Reproduce every line of the items below without changing anything.

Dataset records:
— start —

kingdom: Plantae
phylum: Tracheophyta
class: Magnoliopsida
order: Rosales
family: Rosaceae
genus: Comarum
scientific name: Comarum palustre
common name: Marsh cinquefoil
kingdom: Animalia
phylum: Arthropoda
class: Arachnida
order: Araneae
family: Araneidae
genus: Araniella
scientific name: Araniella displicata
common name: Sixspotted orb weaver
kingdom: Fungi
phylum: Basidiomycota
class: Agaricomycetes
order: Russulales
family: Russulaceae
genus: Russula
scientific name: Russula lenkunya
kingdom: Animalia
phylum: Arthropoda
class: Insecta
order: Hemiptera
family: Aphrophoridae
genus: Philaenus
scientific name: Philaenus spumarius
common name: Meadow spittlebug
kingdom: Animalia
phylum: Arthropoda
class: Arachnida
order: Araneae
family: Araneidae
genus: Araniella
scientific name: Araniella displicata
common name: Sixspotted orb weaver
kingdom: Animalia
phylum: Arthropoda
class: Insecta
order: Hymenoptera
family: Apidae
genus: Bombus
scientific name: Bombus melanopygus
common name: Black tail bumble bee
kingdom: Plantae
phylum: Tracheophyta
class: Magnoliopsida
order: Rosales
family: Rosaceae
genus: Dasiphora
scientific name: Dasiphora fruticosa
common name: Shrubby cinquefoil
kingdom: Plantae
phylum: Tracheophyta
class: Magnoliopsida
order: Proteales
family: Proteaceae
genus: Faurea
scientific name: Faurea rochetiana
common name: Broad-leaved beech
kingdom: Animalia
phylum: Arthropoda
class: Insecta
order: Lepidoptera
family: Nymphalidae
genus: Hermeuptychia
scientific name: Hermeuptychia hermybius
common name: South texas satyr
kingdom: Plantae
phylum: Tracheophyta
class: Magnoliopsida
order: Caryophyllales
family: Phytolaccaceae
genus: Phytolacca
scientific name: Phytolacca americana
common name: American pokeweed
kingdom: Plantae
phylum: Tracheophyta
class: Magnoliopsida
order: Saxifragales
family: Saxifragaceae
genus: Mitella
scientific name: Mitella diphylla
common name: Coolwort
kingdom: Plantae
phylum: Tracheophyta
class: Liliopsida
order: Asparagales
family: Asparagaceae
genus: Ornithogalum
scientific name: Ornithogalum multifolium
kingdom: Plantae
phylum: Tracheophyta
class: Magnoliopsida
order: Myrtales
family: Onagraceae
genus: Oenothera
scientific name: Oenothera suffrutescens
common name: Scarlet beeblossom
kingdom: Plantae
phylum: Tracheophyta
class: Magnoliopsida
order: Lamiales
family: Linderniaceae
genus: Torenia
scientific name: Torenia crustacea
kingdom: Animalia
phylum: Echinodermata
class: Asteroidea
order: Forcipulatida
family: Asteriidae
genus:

— end —

Response for this exercise ::
kingdom: Plantae
phylum: Tracheophyta
class: Magnoliopsida
order: Rosales
family: Rosaceae
genus: Comarum
scientific name: Comarum palustre
common name: Marsh cinquefoil
kingdom: Animalia
phylum: Arthropoda
class: Arachnida
order: Araneae
family: Araneidae
genus: Araniella
scientific name: Araniella displicata
common name: Sixspotted orb weaver
kingdom: Fungi
phylum: Basidiomycota
class: Agaricomycetes
order: Russulales
family: Russulaceae
genus: Russula
scientific name: Russula lenkunya
kingdom: Animalia
phylum: Arthropoda
class: Insecta
order: Hemiptera
family: Aphrophoridae
genus: Philaenus
scientific name: Philaenus spumarius
common name: Meadow spittlebug
kingdom: Animalia
phylum: Arthropoda
class: Arachnida
order: Araneae
family: Araneidae
genus: Araniella
scientific name: Araniella displicata
common name: Sixspotted orb weaver
kingdom: Animalia
phylum: Arthropoda
class: Insecta
order: Hymenoptera
family: Apidae
genus: Bombus
scientific name: Bombus melanopygus
common name: Black tail bumble bee
kingdom: Plantae
phylum: Tracheophyta
class: Magnoliopsida
order: Rosales
family: Rosaceae
genus: Dasiphora
scientific name: Dasiphora fruticosa
common name: Shrubby cinquefoil
kingdom: Plantae
phylum: Tracheophyta
class: Magnoliopsida
order: Proteales
family: Proteaceae
genus: Faurea
scientific name: Faurea rochetiana
common name: Broad-leaved beech
kingdom: Animalia
phylum: Arthropoda
class: Insecta
order: Lepidoptera
family: Nymphalidae
genus: Hermeuptychia
scientific name: Hermeuptychia hermybius
common name: South texas satyr
kingdom: Plantae
phylum: Tracheophyta
class: Magnoliopsida
order: Caryophyllales
family: Phytolaccaceae
genus: Phytolacca
scientific name: Phytolacca americana
common name: American pokeweed
kingdom: Plantae
phylum: Tracheophyta
class: Magnoliopsida
order: Saxifragales
family: Saxifragaceae
genus: Mitella
scientific name: Mitella diphylla
common name: Coolwort
kingdom: Plantae
phylum: Tracheophyta
class: Liliopsida
order: Asparagales
family: Asparagaceae
genus: Ornithogalum
scientific name: Ornithogalum multifolium
kingdom: Plantae
phylum: Tracheophyta
class: Magnoliopsida
order: Myrtales
family: Onagraceae
genus: Oenothera
scientific name: Oenothera suffrutescens
common name: Scarlet beeblossom
kingdom: Plantae
phylum: Tracheophyta
class: Magnoliopsida
order: Lamiales
family: Linderniaceae
genus: Torenia
scientific name: Torenia crustacea
kingdom: Animalia
phylum: Echinodermata
class: Asteroidea
order: Forcipulatida
family: Asteriidae
genus:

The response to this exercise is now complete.